TEXTO PROPORCIONADO.
◆ ◆ ◆ ◆
2. Uno de los milagros más grandes de la Iglesia, las reliquias de los santos:

El mismo Dios, de manera conveniente, honra a estas reliquias obrando milagros por ellas.

Los huesos del profeta Eliseo resucitaron a un muerto: «Eliseo murió y le sepultaron. Las bandas de Moab hacían incursiones todos los años. Estaban unos sepultando un hombre cuando vieron la banda y, arrojando al hombre en el sepulcro de Eliseo, se fueron. Tocó el hombre los huesos de Eliseo, cobró vida y se puso en pie» (2Re 13,20-21).

La hemorroísa se curó al tocar las vestiduras de Cristo: «En esto, una mujer que padecía flujo de sangre desde hacía doce años se acercó por detrás y tocó la orla de su manto. Pues se decía para sí: “Con sólo tocar su manto, me salvaré”» (Mt 9,20-21).

La sombra de San Pedro sanó a un enfermo: «…hasta tal punto que incluso sacaban los enfermos a las plazas y los colocaban en lechos y camillas, para que, al pasar Pedro, siquiera su sombra cubriese a alguno de ellos» (He 5,15).
◆ ◆ ◆ ◆
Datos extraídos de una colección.

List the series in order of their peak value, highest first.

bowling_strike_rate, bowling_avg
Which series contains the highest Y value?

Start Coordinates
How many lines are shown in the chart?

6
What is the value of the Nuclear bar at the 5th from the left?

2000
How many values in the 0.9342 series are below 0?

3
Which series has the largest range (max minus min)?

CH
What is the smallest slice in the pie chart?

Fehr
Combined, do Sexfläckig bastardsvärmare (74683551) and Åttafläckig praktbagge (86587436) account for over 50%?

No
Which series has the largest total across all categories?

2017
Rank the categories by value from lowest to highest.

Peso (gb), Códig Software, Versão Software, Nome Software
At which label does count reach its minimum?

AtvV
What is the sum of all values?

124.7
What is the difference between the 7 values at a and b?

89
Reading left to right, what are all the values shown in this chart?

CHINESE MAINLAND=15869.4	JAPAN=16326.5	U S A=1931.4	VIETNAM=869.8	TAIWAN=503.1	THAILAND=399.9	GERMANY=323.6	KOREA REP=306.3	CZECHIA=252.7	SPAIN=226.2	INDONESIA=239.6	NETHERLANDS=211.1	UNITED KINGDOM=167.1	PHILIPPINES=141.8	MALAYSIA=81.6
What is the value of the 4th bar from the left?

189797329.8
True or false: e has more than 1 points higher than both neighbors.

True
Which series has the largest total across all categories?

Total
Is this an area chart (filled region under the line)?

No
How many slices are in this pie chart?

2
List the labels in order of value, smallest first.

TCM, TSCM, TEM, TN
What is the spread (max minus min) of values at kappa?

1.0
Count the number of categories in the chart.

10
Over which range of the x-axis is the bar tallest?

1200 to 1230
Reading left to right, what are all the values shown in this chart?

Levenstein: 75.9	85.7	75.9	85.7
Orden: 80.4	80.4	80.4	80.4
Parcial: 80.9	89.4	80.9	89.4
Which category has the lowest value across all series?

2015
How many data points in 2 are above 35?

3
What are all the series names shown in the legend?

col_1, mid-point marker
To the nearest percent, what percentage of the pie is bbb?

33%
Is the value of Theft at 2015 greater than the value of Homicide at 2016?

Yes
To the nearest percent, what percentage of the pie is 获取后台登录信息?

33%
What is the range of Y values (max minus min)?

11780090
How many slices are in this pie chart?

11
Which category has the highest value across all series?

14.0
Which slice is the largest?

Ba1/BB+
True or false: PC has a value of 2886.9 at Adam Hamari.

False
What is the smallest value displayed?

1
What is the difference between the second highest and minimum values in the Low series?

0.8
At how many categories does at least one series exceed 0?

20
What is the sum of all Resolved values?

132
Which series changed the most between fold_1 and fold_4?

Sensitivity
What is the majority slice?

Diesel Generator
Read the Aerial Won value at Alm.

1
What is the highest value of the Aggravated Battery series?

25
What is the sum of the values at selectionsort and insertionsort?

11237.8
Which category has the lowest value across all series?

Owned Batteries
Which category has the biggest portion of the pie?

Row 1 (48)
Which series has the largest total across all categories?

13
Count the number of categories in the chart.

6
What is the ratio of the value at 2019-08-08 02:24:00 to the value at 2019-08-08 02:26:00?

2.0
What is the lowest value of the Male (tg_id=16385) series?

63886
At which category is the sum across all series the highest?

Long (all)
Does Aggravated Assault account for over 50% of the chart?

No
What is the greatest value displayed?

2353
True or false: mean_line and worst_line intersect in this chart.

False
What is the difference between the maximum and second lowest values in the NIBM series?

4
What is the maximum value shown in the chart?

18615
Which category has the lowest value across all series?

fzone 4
◆ ◆ ◆ ◆
TAREA 1. Vuelve a escribir, tal cual aparece, el fragmento del texto sobre las reliquias de los santos que comienza en «2. Uno de los» y sigue hasta «milagros por ellas.».
TAREA 2. Enumera todas las referencias bíblicas entre paréntesis que aparecen en el texto sobre las reliquias de los santos.
TAREA 3. Continúa el texto sobre las reliquias de los santos a partir de su última frase.
Los registros no son necesarios para resolver nada.

RESPUESTA 1.
2. Uno de los milagros más grandes de la Iglesia, las reliquias de los santos:

El mismo Dios, de manera conveniente, honra a estas reliquias obrando milagros por ellas.

RESPUESTA 2.
2Re 13,20-21
Mt 9,20-21
He 5,15

RESPUESTA 3.
Los pañuelos y delantales que había usado San Pablo: «Dios obraba por medio de Pablo milagros no comunes, de forma que bastaba aplicar a los enfermos los pañuelos o mandiles que había usado y se alejaban de ellos las enfermedades y salían los espíritus malos» (He 19,11-12).

«Es claro que debemos honrar a los santos de Dios, pues son miembros de Cristo, hijos y amigos de Dios e intercesores nuestros. Por tanto, debemos en su memoria venerar dignamente todo aquello que nos han dejado, y sobre todo sus cuerpos, que fueron templos y órganos del Espíritu Santo, que habitaba y obraba en ellos y que se configurarán con el cuerpo de Cristo después de su gloriosa resurrección».

Y presta atención a lo que sigue diciendo el Santo Doctor: «Por ello, el mismo Dios honra a estas reliquias de manera conveniente, obrando milagros por ellas».

Un gran escritor polaco, Adam Mickiewicz, dice que «la veneración de las reliquias» es «ese gran misterio de la Iglesia Católica»[2].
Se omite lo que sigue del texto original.